Francesco Freddolini
Associate Professor
Media, Art, and Performance
University of Regina
Canada
Biography
Francesco Freddolini teaches courses in Renaissance and Baroque art, as well as in the history of collecting and display. His fields of specialty are the history of sculpture, the history of collecting and displaying art, and the relations between art, rituals and identity in court societies.
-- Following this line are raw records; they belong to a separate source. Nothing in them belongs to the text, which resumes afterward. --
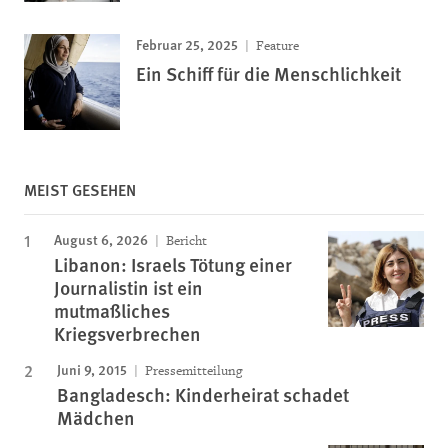
Februar 25, 2025
Feature
Ein Schiff für die Menschlichkeit
MEIST GESEHEN
August 6, 2026
Bericht
Libanon: Israels Tötung einer
Journalistin ist ein
mutmaßliches
Kriegsverbrechen
Juni 9, 2015
Pressemitteilung
Bangladesch: Kinderheirat schadet
Mädchen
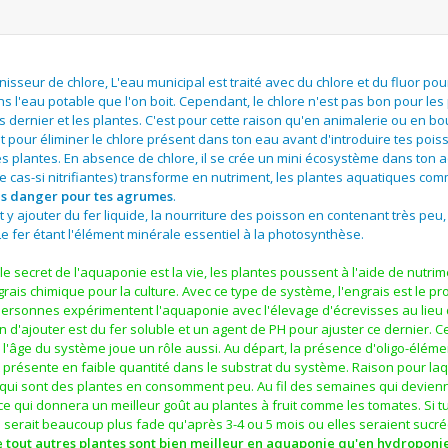
inisseur de chlore, L'eau municipal est traité avec du chlore et du fluor p
'eau potable que l'on boit. Cependant, le chlore n'est pas bon pour les
 dernier et les plantes. C'est pour cette raison qu'en animalerie ou en bo
uit pour éliminer le chlore présent dans ton eau avant d'introduire tes pois
 les plantes. En absence de chlore, il se crée un mini écosystème dans ton 
 cas-si nitrifiantes) transforme en nutriment, les plantes aquatiques com
ans danger pour tes agrumes
.
t y ajouter du fer liquide, la nourriture des poisson en contenant très peu
Le fer étant l'élément minérale essentiel à la photosynthèse.
 le secret de l'aquaponie est la vie, les plantes poussent à l'aide de nutri
rais chimique pour la culture. Avec ce type de système, l'engrais est le pr
 personnes expérimentent l'aquaponie avec l'élevage d'écrevisses au lieu
n d'ajouter est du fer soluble et un agent de PH pour ajuster ce dernier. Ce
, l'âge du système joue un rôle aussi. Au départ, la présence d'oligo-éléme
t présente en faible quantité dans le substrat du système. Raison pour laq
s qui sont des plantes en consomment peu. Au fil des semaines qui devien
e qui donnera un meilleur goût au plantes à fruit comme les tomates. Si tu
s serait beaucoup plus fade qu'après 3-4 ou 5 mois ou elles seraient sucré
re tout autres plantes sont bien meilleur en aquaponie qu'en hydroponi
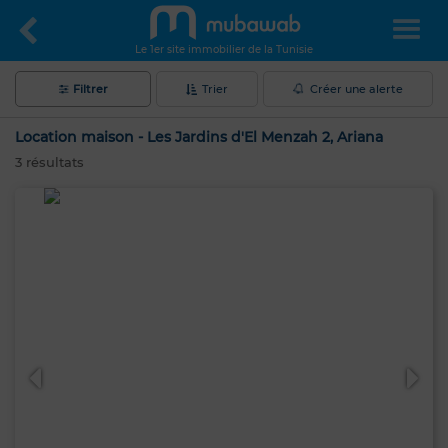
Le 1er site immobilier de la Tunisie
Filtrer
Trier
Créer une alerte
Location maison - Les Jardins d'El Menzah 2, Ariana
3
résultats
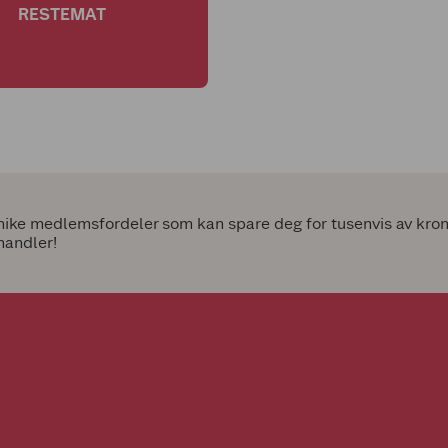
RESTEMAT
ke medlemsfordeler som kan spare deg for tusenvis av kroner
handler!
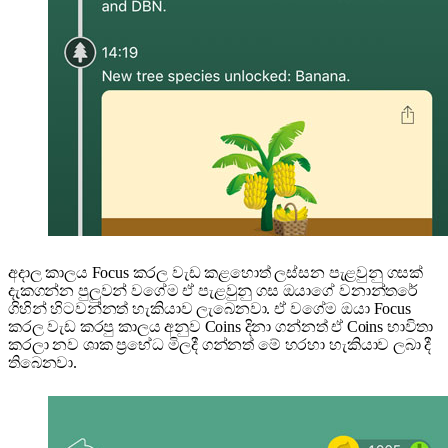
අදාල කාලය Focus කරල වැඩ කළහොත් ලස්සන පැළවුනු ගසක්
දැකගන්න පුලුවන් වගේම ඒ පැළවුනු ගස ඔයාගේ වනාන්තරේ
ගිහින් හිටවන්නත් හැකියාව ලැබෙනවා. ඒ වගේම ඔයා Focus
කරල වැඩ කරපු කාලය අනුව Coins දිනා ගන්නත් ඒ Coins භාවිතා
කරලා නව ශාක ප්‍රභේධ මිලදී ගන්නත් මේ හරහා හැකියාව ලබා දී
තිබෙනවා.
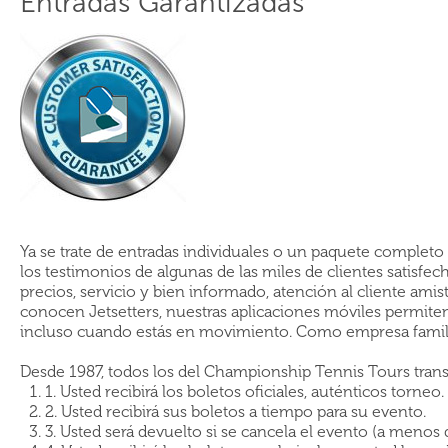
Entradas Garantizadas
Ya se trate de entradas individuales o un paquete completo 
los testimonios de algunas de las miles de clientes satisfe
precios, servicio y bien informado, atención al cliente am
conocen Jetsetters, nuestras aplicaciones móviles permiten
incluso cuando estás en movimiento. Como empresa familia
Desde 1987, todos los del Championship Tennis Tours trans
1. Usted recibirá los boletos oficiales, auténticos torneo.
2. Usted recibirá sus boletos a tiempo para su evento.
3. Usted será devuelto si se cancela el evento (a menos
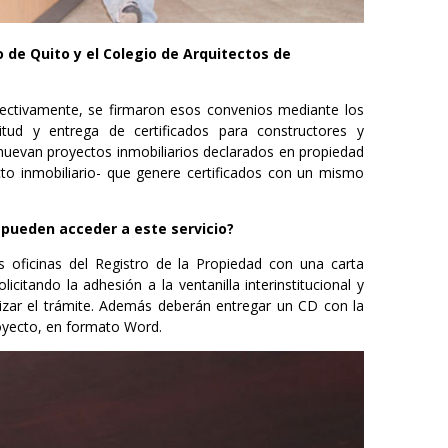
de Quito y el Colegio de Arquitectos de
pectivamente, se firmaron esos convenios mediante los
citud y entrega de certificados para constructores y
muevan proyectos inmobiliarios declarados en propiedad
ecto inmobiliario- que genere certificados con un mismo
 pueden acceder a este servicio?
s oficinas del Registro de la Propiedad con una carta
olicitando la adhesión a la ventanilla interinstitucional y
izar el trámite. Además deberán entregar un CD con la
royecto, en formato Word.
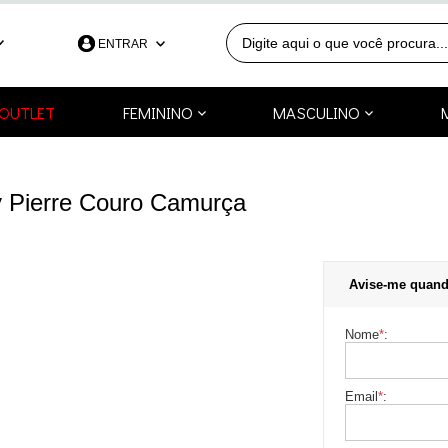
ENTRAR
390
OUTLET
FEMININO
MASCULINO
991253418
a.com.br
y Pierre Couro Camurça
Avise-me quand
Nome
*
:
Email
*
:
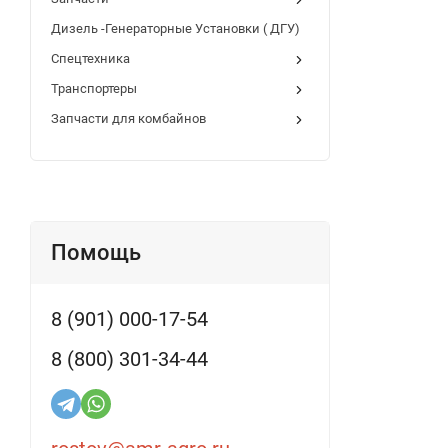
Дизель -Генераторные Установки ( ДГУ)
Спецтехника
Транспортеры
Запчасти для комбайнов
Помощь
8 (901) 000-17-54
8 (800) 301-34-44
His first book, exploring the material and economic history of the early eighteenth-century sculptor Giovanni, was published in 2010. His second book, investigating the entire career of Giovanni Baratta and including a catalog of his works, was published in 2013. Freddolini has received fellowships from various international institutions, including the Smithsonian American Art Museum, Washington, DC, the Huntington Library, San Marino, California, and the University of Florence, Italy. In 2007, He was awarded the Francis Haskell Memorial Grant and from 2010 to 2012 he was Roman Palaces Fellow at the Getty Research Institute in Los Angeles, California, where he collaborated on a research project entitled "Display of Art in Roman Palaces, c. 1550-1750, "involving scholars from North America and Europe. The bookDisplay of Art in the Roman Palace, 1550-1750 , edited by Gail Feigenbaum with Francesco Freddolini and published by the Getty Research Institute in 2014, is the result of that project. Dr. Freddolini is currently pursuing a project on patronage, images and identity at the Medici Court, supported by a 2013 Luther College President Research Fund and by the Social Sciences and Humanities Research Council (2013-2015). Francesco is currently co-editing two volumes. The first (with Cinzia M. Sicca, University of Pisa) is a book titled Narratives of the Florentine Interior. Courtly Environments in Early Modern Tuscany , and the second one (with Marco Musillo, Kunsthistorisches Institut in Florenz) is entitled The Medici and the Global World .Art, Mobility, and Exchange in Early Modern Tuscany .
Research Interest
history of sculpture, the history of collecting and displaying art, the relations between art, rituals and identity in court societies.